LUGAR LANG|Ironies lost on Davao

BY NEXT month, I will have lived in Davao for 10 years, but I have never felt more alienated in this city than today. When I decided to move here from Baguio City to start a new life, I was filled with hope. I had heard Davao called the “land of promise” and I imagined it might do for me what Baguio did not. On my first year here, the stress of the move and starting life over caused my blood pressure to rise like never before. Or maybe it was all the durian I had been eating. Still, I felt that Davao City welcomed me and my children warmly, because it was used to internal migration. Even the lingua franca, Binisaya, is a distinct dialect of Cebuano mixed with Filipino, Hiligaynon, Ilocano, and maybe Lumad languages depending on where you are.

Writer and historian Macario D. Tiu, in his book Davao: Reconstructing History from Text and Memory (2005), says that Davao history is “a history of conquest and migration and the ensuing conflict over territory and resources.” He devotes an entire chapter to settlers during the colonial periods: Spanish, Japanese, American, and Filipinos “composed of a mix of adventurers, convicts, parolees, and disciplinarios” who had to survive in an existing locale of “hostile Moro and Lumad populations.” Reading this book, I realized that Davao did not really allow itself to be conquered; that in fact, it is a history of resistance to colonizers.

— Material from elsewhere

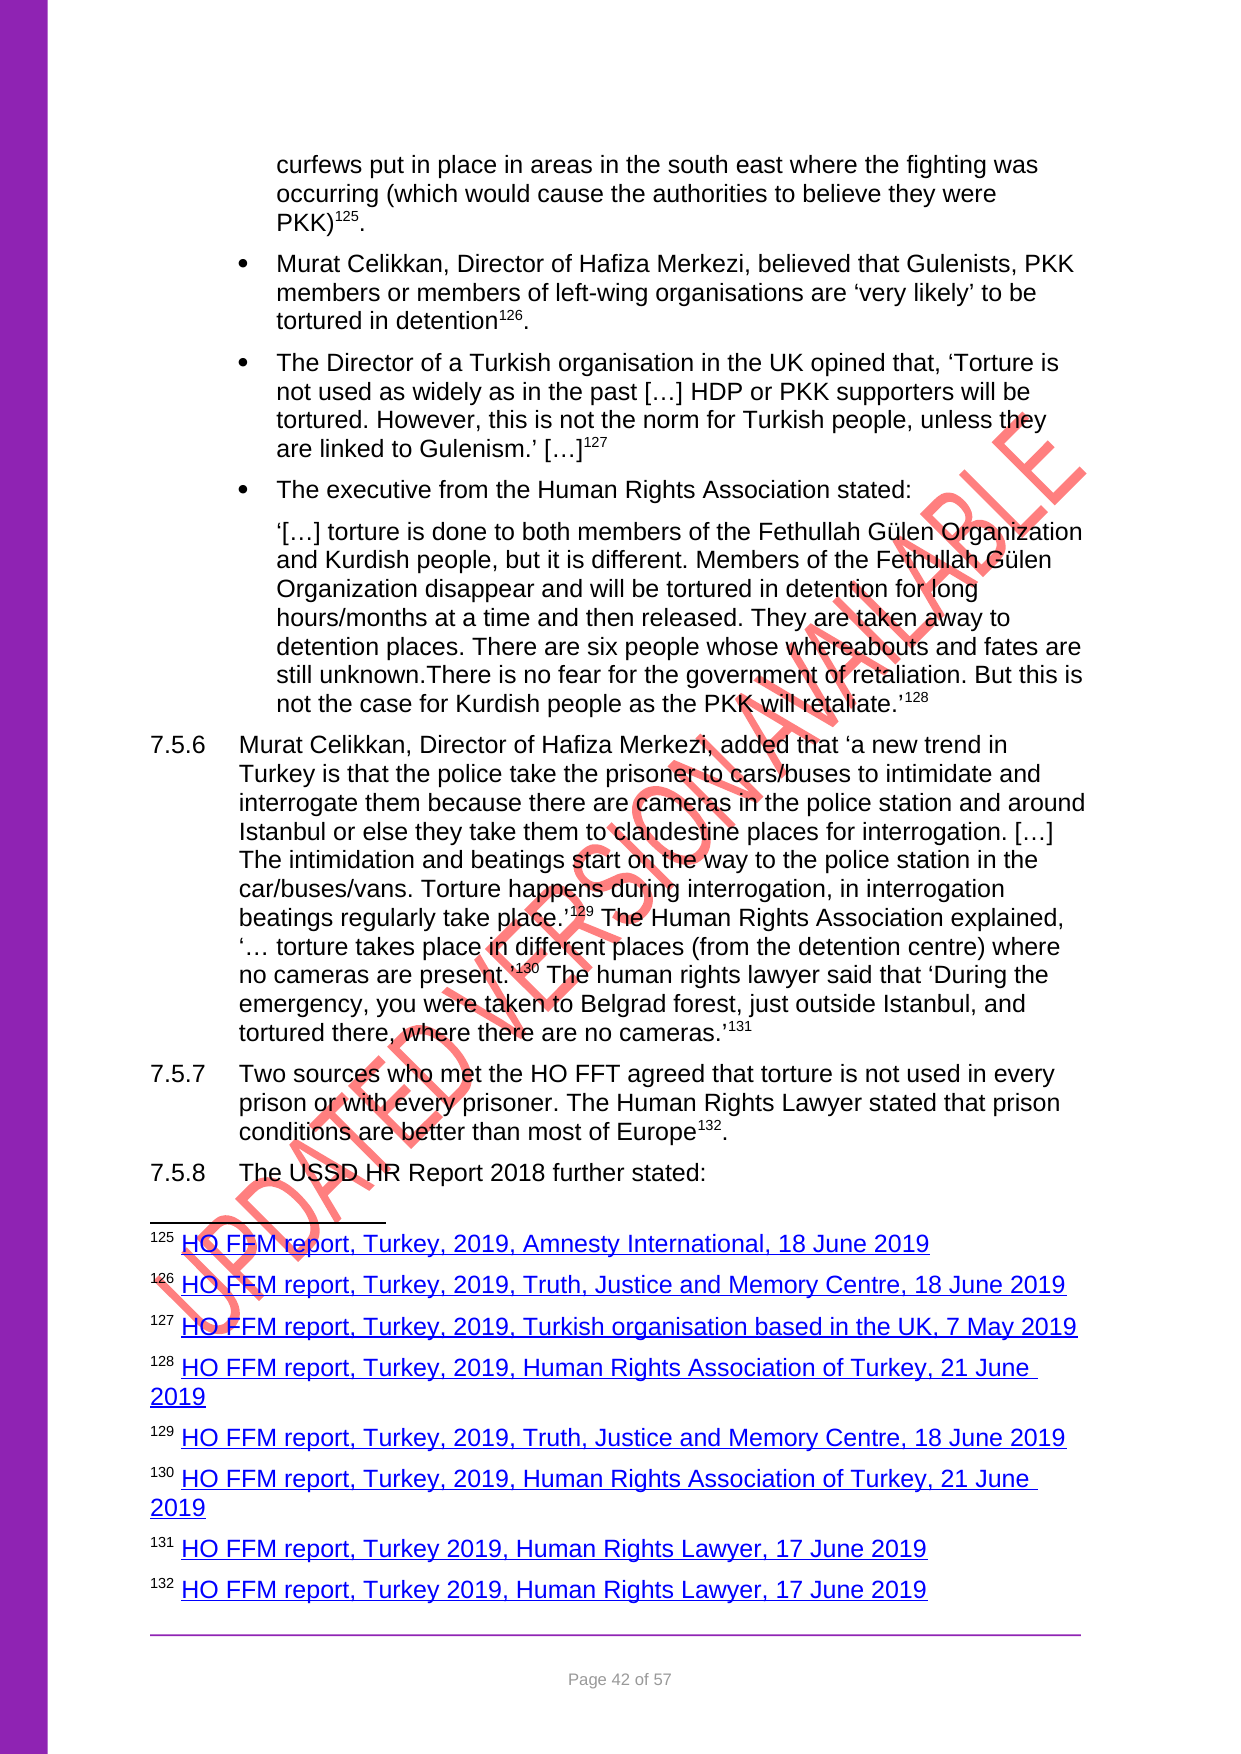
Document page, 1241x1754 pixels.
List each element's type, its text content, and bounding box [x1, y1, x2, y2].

list Two sources who met the HO FFT agreed that torture is not used in every prison or with every prisoner. The Human Rights Lawyer stated that prison conditions are better than most of Europe. [150, 1059, 1090, 1145]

Since moving to Davao, I have witnessed efforts to rename the major streets so that they are not named after the oppressors, e.g. Oyanguren, Claveria, Magallanes. But so far, the new names have not taken root, thanks to the jeepney drivers and locals who refuse to refer to the streets as R. Magsaysay, C.M. Recto, and A. Pichon. Even more unfortunate, Bolton Street is still named Bolton Street despite the heroism of Mangulayon, the only Lumad who had killed the highest ranking American official of the Davao colonial government. One might say this matter of street names is a trifling matter, but when we refuse to acknowledge the significant historical roles and events, we contribute to our continued occupation. We may be long independent from the Spaniards, but continuing to honor Oyanguren by invoking his memory on a constant basis in Davao’s Chinatown is proof that our minds are still colonized.

Many residents look forward to Araw ng Dabaw in March due to the holidays and the usual festivities but do not know that the day actually commemorates resistance against the Japanese in Davao. Because of their success in the abaca plantation industry, the Japanese controlled the economic and political life of Davao. The “Act Creating the City of Davao,” which was formally proclaimed on 1 March 1937, was meant to prevent the further encroachment of the Japanese in the city.

By then, the violence committed against the Lumad over tribal land disputes had risen to alarming rates. Thus, displaying Japanese flags in Mintal during the Davao visit of Prime Minister Shinzo Abe in January this year was a historic irony only possible in a country given to “moving on” and historical revisionism. The local news coverage of the event was cute, with no acknowledgement of the war crimes against the Davaoenos, which Tiu calls an “orgy of killing and rape.” Another lost irony is that this year’s Mutya ng Dabaw, the epitome of a “true Dabawenya” according to the City Tourism Office, is a young woman named Reina Kobayashi from North Cotabato.

But what has ultimately alienated me from the community was the presidential campaign and triumph of Rodrigo Duterte, mayor of Davao City for seven terms. Normally, people would have their respective choices during elections and these choices would be respected. But the 2016 elections were marked with virulent attacks on social media against those who did not support Duterte, especially those who live in Davao. One of my Facebook friends posted a long tirade calling us “ungrateful Davao citizens” for not supporting the mayor’s bid. That was the only account I “unfriended” during the campaign because it went against everything I believe about a democracy. The last time I checked, Davao was not a fiefdom, and whatever the mayor had done for the city was his job and mandate. I do not need to be grateful for it, nor repay him for it by voting for him. One of the things I love about my life in Davao is that I am not beholden to anyone here. Like many other migrants, I built my new life here on my own resources and capabilities, and I did not need some “friend” to tell me otherwise.

After Duterte became president, we had hoped that the polarization caused by the campaign would diminish. But so far, it has only gotten worse. The president’s threat of Martial Law hanging over our heads has made life in Davao for those of us in the opposition unpleasant, to say the least. And the continued terror being wrought by rabid Duterte supporters on social media is unbearable. I used to believe the tagline “Davao: Life is Here,” but now I’m not so sure.